Czy ludzkie zachowanie zależy tylko od cech osobowości? Niekoniecznie. Wyniki wielu badań naukowych wskazują na fakt, że to, jak funkcjonujemy w społeczeństwie, zależy jednak przede wszystkim od aktualnego stanu emocjonalnego oraz poziomu motywacji do działania. Łatwo przy tym zapomnieć, jak wielką rolę odgrywa w tym kontekście sen, a zwłaszcza jego niedostatek. Naukowcy od lat starają się wyjaśnić jego wpływ na różne aspekty ludzkiego życia. Badając efekty deprywacji snu, do tej pory skupiali się głównie na jej przypadkach wywołanych eksperymentalnie. Naukowcy z Uniwersytetu w Sztokholmie postanowili wyjść poza obszar laboratorium i sprawdzić, czy subiektywne poczucie senności oraz mała ilość snu mogą w znaczący sposób wpływać na aktywność społeczną. Istnieją przesłanki świadczące o dwukierunkowej zależności pomiędzy snem a chęcią do podejmowania kontaktów z innymi. Z tego względu badacze chcieli również ustalić, czy długość snu jest uzależniona od poziomu aktywności społecznej.
„W kilku poprzednich analizach zachowania zauważono, że osoby odczuwające samotność zgłaszały również zaburzenia związane ze snem. Uważamy, że to istotny problem, nad którym warto się pochylić.” – tłumaczą autorzy badania. „W naszej pracy chcemy skupić się na wielu aspektach aktywności społecznej, nie tylko na samym poczuciu samotności”.
W opisywanym badaniu przeanalizowano dane uzyskane od 641 uczestników. Codziennie rano uzupełniali oni informacje dotyczące swojego snu w specjalnie przygotowanym do tego dzienniku – „Karolinska Sleep Diary”. Znajdowały się tam pytania odnośnie długości snu, a także jego jakości. Dodatkowo co trzy godziny (od 7:00 do 22:00) uczestnicy badania określali poziom swojej senności za pomocą „Karolinska Sleepiness Scale”. Kolejnym zadaniem osób badanych było uzupełnianie kwestionariuszy, w których zapisywali swoją aktywność w ciągu dnia. Dokonywano wyboru pomiędzy trzynastoma określonymi czynnościami, takimi jak: praca, praca w domu, opieka nad dziećmi, czas wolny, czas spędzony ze znajomymi itp. W kategorii kontaktów społecznych wymieniono również m.in. wizytę u przyjaciół, pójście na imprezę, wyjście do restauracji czy rozmowę przez telefon.
„Zaletą naszego badania jest udział uczestników w różnym wieku, także osób w średnim wieku i starszych”- piszą badacze z Uniwersytetu w Sztokholmie. „Dotychczas publikowane prace uwzględniały głównie dane uzyskane od studentów, co bynajmniej nie pokazuje pełnego obrazu społeczeństwa”.
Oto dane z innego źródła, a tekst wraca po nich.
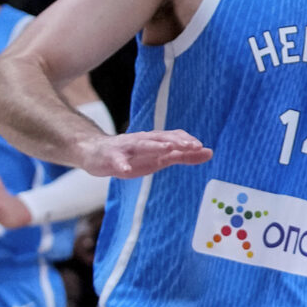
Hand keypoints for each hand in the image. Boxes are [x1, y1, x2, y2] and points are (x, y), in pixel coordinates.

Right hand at [78, 129, 211, 178]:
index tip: (201, 147)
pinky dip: (122, 165)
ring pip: (141, 145)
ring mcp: (126, 148)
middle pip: (160, 138)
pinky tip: (127, 170)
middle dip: (176, 141)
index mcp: (155, 141)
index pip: (173, 136)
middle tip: (191, 145)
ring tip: (167, 149)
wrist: (98, 154)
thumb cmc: (133, 156)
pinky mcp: (111, 158)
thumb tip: (209, 152)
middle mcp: (142, 140)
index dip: (186, 140)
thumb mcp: (161, 157)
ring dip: (155, 146)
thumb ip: (184, 155)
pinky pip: (117, 162)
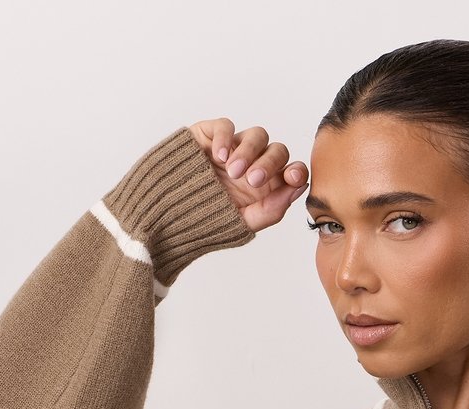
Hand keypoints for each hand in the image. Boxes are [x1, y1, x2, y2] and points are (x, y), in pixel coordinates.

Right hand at [186, 118, 308, 233]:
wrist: (169, 213)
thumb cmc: (209, 220)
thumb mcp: (244, 222)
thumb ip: (273, 209)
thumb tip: (300, 188)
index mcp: (269, 186)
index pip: (292, 170)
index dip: (296, 170)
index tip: (291, 177)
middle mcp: (256, 163)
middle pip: (277, 150)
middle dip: (269, 163)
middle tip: (252, 180)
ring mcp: (235, 148)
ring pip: (257, 135)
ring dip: (248, 152)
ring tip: (232, 171)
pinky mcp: (212, 135)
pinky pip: (226, 126)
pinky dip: (225, 139)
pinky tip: (219, 158)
Wyniki analizy danych wydają się potwierdzać hipotezę badaczy, że zwiększona senność prowadzi do spadku poziomu aktywności społecznej. Badani, których poziom senności był wysoki, wykazywali mniejszą chęć do inicjowania kontaktów z innymi. Poza tym kontakty te na ogół były krótsze. Poziom ich senności był szczególnie podwyższony w czasie, gdy najczęściej dochodzi do kontaktów społecznych – wieczorami oraz w dni wolne od pracy. Chociaż początkowo obserwowano związek pomiędzy długością snu a czasem interakcji z innymi ludźmi, takiego związku nie udało się potwierdzić metodą statystyczną zastosowaną przez badaczy. Jednakże analiza danych wykazała, że dłuższe kontakty społeczne są silnie związane ze skróconym czasem snu. U osób aktywnych społecznie występowały także inne poziomy senności w ciągu dnia.
„W szerszym kontekście to badanie może pomóc nam zrozumieć jedną z głównych przyczyn dobrego samopoczucia. Ludzie to zwierzęta społeczne i kontakty z innymi są niezbędne dla ich poczucia spełnienia” – tłumaczą naukowcy w podsumowaniu. „Senność to nie jedyny czynnik mający wpływ na aktywność społeczną. Aby utrzymać dobre samopoczucie, musimy uwzględniać istnienie innych przyczyn braku chęci do nawiązywania kontaktów oraz izolacji społecznej”.
Wyniki badania opublikowanego na łamach czasopisma „Proceedings of the National Academy of Sciences of the United States of America” wyraźnie wskazują na związek między wysokim poziomem senności a chęcią do angażowania się w kontakty społeczne. W przyszłych pracach naukowych warto uwzględnić senność jako istotny czynnik utrudniający utrzymywanie kontaktów społecznych, a w efekcie wpływający na zdrowie psychiczne człowieka.